Task instructions: At the line containing "- init 进程将运行rild", begin setting down the entries exactly, and stop only after the last line.

*** The data ***

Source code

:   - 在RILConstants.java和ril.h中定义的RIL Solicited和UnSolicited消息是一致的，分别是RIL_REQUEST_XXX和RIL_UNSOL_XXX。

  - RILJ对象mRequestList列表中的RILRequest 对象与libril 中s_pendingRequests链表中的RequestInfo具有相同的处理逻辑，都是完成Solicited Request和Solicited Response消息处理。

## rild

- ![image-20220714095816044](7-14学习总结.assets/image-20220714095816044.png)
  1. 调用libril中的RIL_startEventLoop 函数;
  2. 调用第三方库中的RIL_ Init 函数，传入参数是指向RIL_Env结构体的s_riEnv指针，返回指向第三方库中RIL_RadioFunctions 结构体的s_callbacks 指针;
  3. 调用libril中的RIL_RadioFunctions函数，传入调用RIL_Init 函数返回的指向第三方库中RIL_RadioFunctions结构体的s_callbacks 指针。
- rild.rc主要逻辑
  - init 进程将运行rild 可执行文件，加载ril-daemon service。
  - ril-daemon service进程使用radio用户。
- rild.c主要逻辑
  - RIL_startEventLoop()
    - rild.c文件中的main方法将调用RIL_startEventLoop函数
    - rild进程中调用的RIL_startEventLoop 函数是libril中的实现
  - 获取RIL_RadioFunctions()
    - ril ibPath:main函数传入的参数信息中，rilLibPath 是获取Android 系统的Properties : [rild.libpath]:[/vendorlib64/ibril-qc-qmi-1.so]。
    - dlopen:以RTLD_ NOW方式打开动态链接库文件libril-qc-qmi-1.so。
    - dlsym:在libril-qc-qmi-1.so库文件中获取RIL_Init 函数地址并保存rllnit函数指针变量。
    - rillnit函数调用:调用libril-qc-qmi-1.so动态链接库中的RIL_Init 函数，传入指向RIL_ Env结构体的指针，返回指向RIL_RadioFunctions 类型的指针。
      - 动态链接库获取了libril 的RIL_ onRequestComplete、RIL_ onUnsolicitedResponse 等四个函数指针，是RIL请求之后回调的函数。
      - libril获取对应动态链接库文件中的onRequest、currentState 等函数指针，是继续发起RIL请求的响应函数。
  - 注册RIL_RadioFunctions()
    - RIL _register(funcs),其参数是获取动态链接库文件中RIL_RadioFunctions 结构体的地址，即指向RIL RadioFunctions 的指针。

*** End of The data ***

Exercise solution:
  - init 进程将运行rild 可执行文件，加载ril-daemon service。
  - ril-daemon service进程使用radio用户。
- rild.c主要逻辑
  - RIL_startEventLoop()
    - rild.c文件中的main方法将调用RIL_startEventLoop函数
    - rild进程中调用的RIL_startEventLoop 函数是libril中的实现
  - 获取RIL_RadioFunctions()
    - ril ibPath:main函数传入的参数信息中，rilLibPath 是获取Android 系统的Properties : [rild.libpath]:[/vendorlib64/ibril-qc-qmi-1.so]。
    - dlopen:以RTLD_ NOW方式打开动态链接库文件libril-qc-qmi-1.so。
    - dlsym:在libril-qc-qmi-1.so库文件中获取RIL_Init 函数地址并保存rllnit函数指针变量。
    - rillnit函数调用:调用libril-qc-qmi-1.so动态链接库中的RIL_Init 函数，传入指向RIL_ Env结构体的指针，返回指向RIL_RadioFunctions 类型的指针。
      - 动态链接库获取了libril 的RIL_ onRequestComplete、RIL_ onUnsolicitedResponse 等四个函数指针，是RIL请求之后回调的函数。
      - libril获取对应动态链接库文件中的onRequest、currentState 等函数指针，是继续发起RIL请求的响应函数。
  - 注册RIL_RadioFunctions()
    - RIL _register(funcs),其参数是获取动态链接库文件中RIL_RadioFunctions 结构体的地址，即指向RIL RadioFunctions 的指针。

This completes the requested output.